[Goal of the exercise]
Output verbatim the line with "X826000Y346000D02*" together with every line beneath it, ending at the last line of the entries.

[Records supplied]
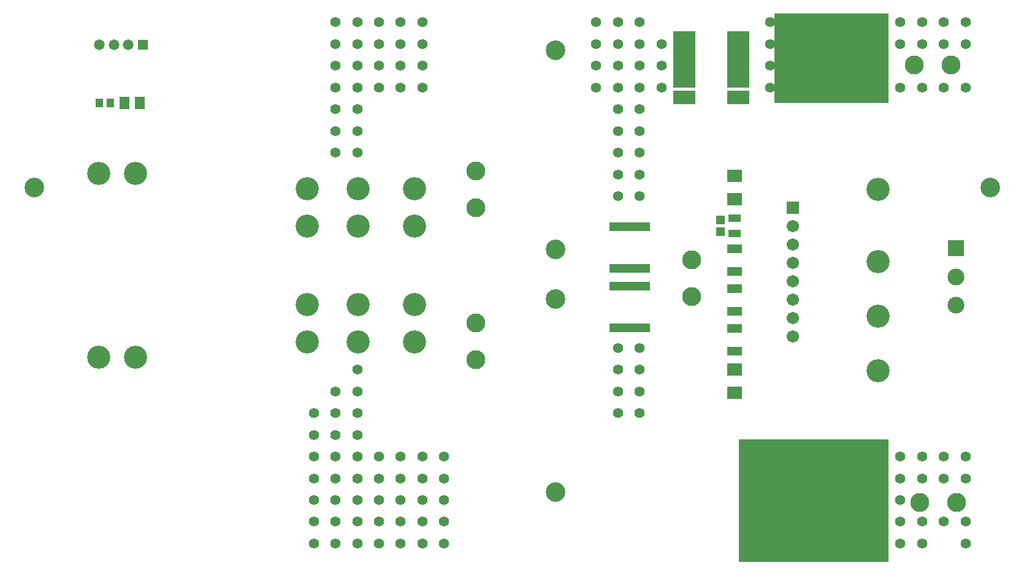
<source format=gts>
G04 Layer_Color=8388736*
%FSLAX44Y44*%
%MOMM*%
G71*
G01*
G75*
%ADD43R,20.7000X17.0000*%
%ADD44R,15.8000X12.4500*%
%ADD45R,5.6032X1.2532*%
%ADD46R,1.3032X1.2032*%
%ADD47R,2.1032X1.6532*%
%ADD48R,2.0532X1.3032*%
%ADD49R,1.0032X1.2532*%
%ADD50R,1.7032X1.1032*%
%ADD51R,1.3970X1.7018*%
%ADD52R,3.1532X1.8632*%
%ADD53R,3.1532X7.8432*%
%ADD54C,2.7032*%
%ADD55C,2.3123*%
%ADD56R,2.3123X2.3123*%
%ADD57C,2.6162*%
%ADD58C,1.4715*%
%ADD59R,1.4715X1.4715*%
%ADD60C,3.2032*%
%ADD61R,1.7032X1.7032*%
%ADD62C,1.7032*%
%ADD63C,1.4032*%
D43*
X1096500Y135000D02*
D03*
D44*
X1121000Y746250D02*
D03*
D45*
X842500Y373750D02*
D03*
Y431250D02*
D03*
Y456250D02*
D03*
Y513750D02*
D03*
D46*
X967500Y523000D02*
D03*
Y507000D02*
D03*
D47*
X987500Y316000D02*
D03*
Y284000D02*
D03*
Y551500D02*
D03*
Y583500D02*
D03*
D48*
Y341500D02*
D03*
Y373500D02*
D03*
Y396500D02*
D03*
Y428500D02*
D03*
Y451500D02*
D03*
Y483500D02*
D03*
D49*
X109750Y685000D02*
D03*
X125250D02*
D03*
D50*
X987500Y504500D02*
D03*
Y525500D02*
D03*
D51*
X145000Y685000D02*
D03*
X165828D02*
D03*
D52*
X917500Y692400D02*
D03*
X992200D02*
D03*
D53*
X917500Y745000D02*
D03*
X992200D02*
D03*
D54*
X740000Y413350D02*
D03*
Y146650D02*
D03*
Y482650D02*
D03*
Y757350D02*
D03*
X20000Y568000D02*
D03*
X1340000D02*
D03*
D55*
X1292500Y405000D02*
D03*
Y444599D02*
D03*
D56*
Y484197D02*
D03*
D57*
X630000Y330000D02*
D03*
Y380800D02*
D03*
X1293300Y132500D02*
D03*
X1242500D02*
D03*
X1235000Y737000D02*
D03*
X1285800D02*
D03*
X630000Y590800D02*
D03*
Y540000D02*
D03*
X927500Y468300D02*
D03*
Y417500D02*
D03*
D58*
X109999Y765000D02*
D03*
X130002D02*
D03*
X150000D02*
D03*
D59*
X169998D02*
D03*
D60*
X545500Y565800D02*
D03*
Y514200D02*
D03*
Y405800D02*
D03*
Y354200D02*
D03*
X467000Y565800D02*
D03*
Y514200D02*
D03*
Y405800D02*
D03*
Y354200D02*
D03*
X396900Y565800D02*
D03*
Y514200D02*
D03*
Y405800D02*
D03*
Y354200D02*
D03*
X108700Y333000D02*
D03*
X160300D02*
D03*
X108700Y587000D02*
D03*
X160300D02*
D03*
X1185000Y465000D02*
D03*
Y315000D02*
D03*
Y565000D02*
D03*
Y390000D02*
D03*
D61*
X1067500Y539500D02*
D03*
D62*
Y514100D02*
D03*
Y488700D02*
D03*
Y463300D02*
D03*
Y437900D02*
D03*
Y412500D02*
D03*
Y387100D02*
D03*
Y361700D02*
D03*
D63*
X556000Y796000D02*
D03*
Y766000D02*
D03*
Y736000D02*
D03*
Y706000D02*
D03*
X526000Y796000D02*
D03*
Y766000D02*
D03*
Y736000D02*
D03*
Y706000D02*
D03*
X496000Y796000D02*
D03*
Y766000D02*
D03*
Y736000D02*
D03*
Y706000D02*
D03*
X466000Y796000D02*
D03*
Y766000D02*
D03*
Y736000D02*
D03*
Y706000D02*
D03*
Y676000D02*
D03*
Y646000D02*
D03*
Y616000D02*
D03*
X436000Y796000D02*
D03*
Y766000D02*
D03*
Y736000D02*
D03*
Y706000D02*
D03*
Y676000D02*
D03*
Y646000D02*
D03*
Y616000D02*
D03*
X826000D02*
D03*
Y556000D02*
D03*
Y646000D02*
D03*
Y676000D02*
D03*
X856000Y556000D02*
D03*
Y616000D02*
D03*
Y646000D02*
D03*
X796000Y736000D02*
D03*
X826000Y796000D02*
D03*
X856000Y766000D02*
D03*
X586000Y196000D02*
D03*
Y166000D02*
D03*
Y136000D02*
D03*
Y106000D02*
D03*
Y76000D02*
D03*
X556000Y196000D02*
D03*
Y166000D02*
D03*
Y136000D02*
D03*
Y106000D02*
D03*
Y76000D02*
D03*
X526000Y196000D02*
D03*
Y166000D02*
D03*
Y136000D02*
D03*
Y106000D02*
D03*
Y76000D02*
D03*
X496000Y196000D02*
D03*
Y166000D02*
D03*
Y136000D02*
D03*
Y106000D02*
D03*
Y76000D02*
D03*
X466000Y316000D02*
D03*
Y286000D02*
D03*
Y256000D02*
D03*
Y226000D02*
D03*
Y196000D02*
D03*
Y166000D02*
D03*
Y136000D02*
D03*
Y106000D02*
D03*
Y76000D02*
D03*
X436000Y286000D02*
D03*
Y256000D02*
D03*
Y226000D02*
D03*
Y196000D02*
D03*
Y166000D02*
D03*
Y136000D02*
D03*
Y106000D02*
D03*
Y76000D02*
D03*
X406000Y256000D02*
D03*
Y226000D02*
D03*
Y196000D02*
D03*
Y166000D02*
D03*
Y136000D02*
D03*
Y106000D02*
D03*
Y76000D02*
D03*
X856000Y256000D02*
D03*
Y346000D02*
D03*
Y316000D02*
D03*
X1006000Y106000D02*
D03*
X1036000Y76000D02*
D03*
X1066000D02*
D03*
X1126000D02*
D03*
X1066000Y106000D02*
D03*
Y136000D02*
D03*
X1096000D02*
D03*
X1126000D02*
D03*
X1216000Y76000D02*
D03*
X1186000Y106000D02*
D03*
X1305999Y76000D02*
D03*
X1216000Y136000D02*
D03*
X1246000Y106000D02*
D03*
X1126000Y166000D02*
D03*
X1036000Y196000D02*
D03*
X1096000D02*
D03*
X1006000D02*
D03*
X1156000Y166000D02*
D03*
X1186000D02*
D03*
X1246000D02*
D03*
X1276000D02*
D03*
X1305999D02*
D03*
X1156000Y196000D02*
D03*
X1216000D02*
D03*
X1246000D02*
D03*
X1276000D02*
D03*
X1006000Y136000D02*
D03*
X1156000Y76000D02*
D03*
X1186000D02*
D03*
X1126000Y106000D02*
D03*
X1156000D02*
D03*
X1276000D02*
D03*
X1006000Y166000D02*
D03*
X1066000D02*
D03*
X1096000D02*
D03*
X1156000Y136000D02*
D03*
X1186000Y196000D02*
D03*
X1305999D02*
D03*
X856000Y286000D02*
D03*
X826000Y346000D02*
D03*
Y316000D02*
D03*
Y286000D02*
D03*
Y256000D02*
D03*
X1305999Y106000D02*
D03*
X1246000Y76000D02*
D03*
X1216000Y166000D02*
D03*
Y106000D02*
D03*
X1186000Y136000D02*
D03*
X1126000Y196000D02*
D03*
X1096000Y106000D02*
D03*
Y76000D02*
D03*
X1066000Y196000D02*
D03*
X1036000Y166000D02*
D03*
Y136000D02*
D03*
Y106000D02*
D03*
X1006000Y76000D02*
D03*
X886000Y766000D02*
D03*
Y736000D02*
D03*
Y706000D02*
D03*
X856000Y796000D02*
D03*
Y736000D02*
D03*
Y706000D02*
D03*
Y676000D02*
D03*
Y586000D02*
D03*
X826000Y766000D02*
D03*
Y736000D02*
D03*
Y706000D02*
D03*
Y586000D02*
D03*
X796000Y796000D02*
D03*
Y766000D02*
D03*
Y706000D02*
D03*
X1305999Y796000D02*
D03*
Y766000D02*
D03*
Y706000D02*
D03*
X1276000Y796000D02*
D03*
Y766000D02*
D03*
Y706000D02*
D03*
X1246000Y796000D02*
D03*
Y766000D02*
D03*
Y706000D02*
D03*
X1216000Y796000D02*
D03*
Y766000D02*
D03*
Y706000D02*
D03*
X1186000Y796000D02*
D03*
Y766000D02*
D03*
Y736000D02*
D03*
Y706000D02*
D03*
X1156000Y796000D02*
D03*
Y766000D02*
D03*
Y736000D02*
D03*
Y706000D02*
D03*
X1126000Y796000D02*
D03*
Y766000D02*
D03*
Y736000D02*
D03*
Y706000D02*
D03*
X1096000Y796000D02*
D03*
Y766000D02*
D03*
Y736000D02*
D03*
Y706000D02*
D03*
X1066000Y796000D02*
D03*
Y766000D02*
D03*
Y736000D02*
D03*
Y706000D02*
D03*
X1036000Y796000D02*
D03*
Y766000D02*
D03*
Y736000D02*
D03*
Y706000D02*
D03*
M02*

</source>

[Exercise answer]
X826000Y346000D02*
D03*
Y316000D02*
D03*
Y286000D02*
D03*
Y256000D02*
D03*
X1305999Y106000D02*
D03*
X1246000Y76000D02*
D03*
X1216000Y166000D02*
D03*
Y106000D02*
D03*
X1186000Y136000D02*
D03*
X1126000Y196000D02*
D03*
X1096000Y106000D02*
D03*
Y76000D02*
D03*
X1066000Y196000D02*
D03*
X1036000Y166000D02*
D03*
Y136000D02*
D03*
Y106000D02*
D03*
X1006000Y76000D02*
D03*
X886000Y766000D02*
D03*
Y736000D02*
D03*
Y706000D02*
D03*
X856000Y796000D02*
D03*
Y736000D02*
D03*
Y706000D02*
D03*
Y676000D02*
D03*
Y586000D02*
D03*
X826000Y766000D02*
D03*
Y736000D02*
D03*
Y706000D02*
D03*
Y586000D02*
D03*
X796000Y796000D02*
D03*
Y766000D02*
D03*
Y706000D02*
D03*
X1305999Y796000D02*
D03*
Y766000D02*
D03*
Y706000D02*
D03*
X1276000Y796000D02*
D03*
Y766000D02*
D03*
Y706000D02*
D03*
X1246000Y796000D02*
D03*
Y766000D02*
D03*
Y706000D02*
D03*
X1216000Y796000D02*
D03*
Y766000D02*
D03*
Y706000D02*
D03*
X1186000Y796000D02*
D03*
Y766000D02*
D03*
Y736000D02*
D03*
Y706000D02*
D03*
X1156000Y796000D02*
D03*
Y766000D02*
D03*
Y736000D02*
D03*
Y706000D02*
D03*
X1126000Y796000D02*
D03*
Y766000D02*
D03*
Y736000D02*
D03*
Y706000D02*
D03*
X1096000Y796000D02*
D03*
Y766000D02*
D03*
Y736000D02*
D03*
Y706000D02*
D03*
X1066000Y796000D02*
D03*
Y766000D02*
D03*
Y736000D02*
D03*
Y706000D02*
D03*
X1036000Y796000D02*
D03*
Y766000D02*
D03*
Y736000D02*
D03*
Y706000D02*
D03*
M02*

</source>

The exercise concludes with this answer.